Friday, March 09, 2012

Virtues of the formal economy: There are reasons for having taxes and regulations

The ideas of the ”mesh” economy and ”collaborative consumption” are to create services built on shared access and shared maintenance of goods. Lots of businesses are based on this: Hotels, rental cars, car sharing, and airlines… What’s new is how digitization, urban density and a tight economy makes it possible to share many more things: Tools, sports equipment, car rides, little chores like shopping or assembling IKEA furniture.

In a sense it is a very efficient market: if someone has idle capacity, it can be offered to others and used easily and quickly and with a minimum of regulatory hassle and paperwork. Wonderful!

However, there are a few dilemmas that arise as the exchange becomes less formal, and you start doing a lot of peer-to-peer exchange and bartering.

In many ways it's the good old moonlighting economy, but digitally enhanced – and the trouble with moonlighting is that you can’t collect taxes from it, and there’s no way to enforce society’s normal regulation.

So, if you believe in having a well functioning and adequately funded public sector, good roads, public healthcare and education – or if you believe in regulation to keep track of pollution and unsafe working conditions – or if you believe in trade unions to protect decent wages and blatant exploitation of those who are too weak to negotiate – well, then you might feel that a growing informal sector is undermining the rights that others have fought hard to ensure over the past century.

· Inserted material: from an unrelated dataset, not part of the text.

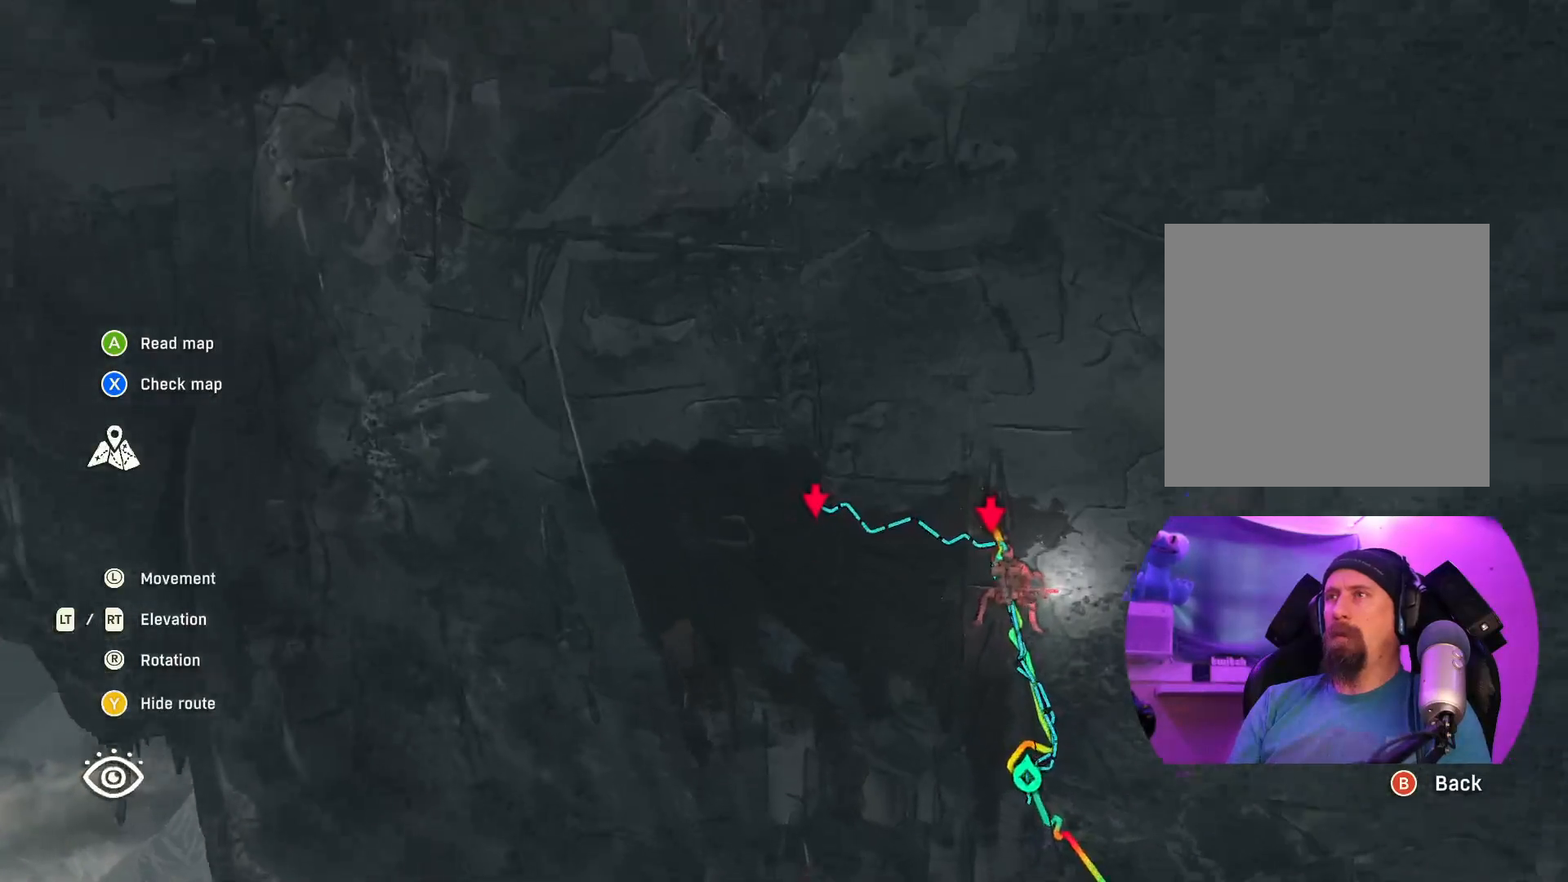
{"buttons": [], "left_stick": "center", "right_stick": "center", "events": [[33, "L2", "up"], [300, "L2", "down"], [417, "L2", "up"], [467, "left_stick", "center"]]}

It’s a paradox that the mesh economy is seen as a way of strengthening local communities and building stronger social interaction – but at another level, you can argue that it short-circuits the building blocks of society as a whole.

I have no doubt that the current commercial system, and our current way of regulating business and interactions is too rigid and often counter productive. Mesh-style initiatives are needed to challenge and explore.

But going local shouldn’t mean ignoring your obligations to contribute to society at the greater level.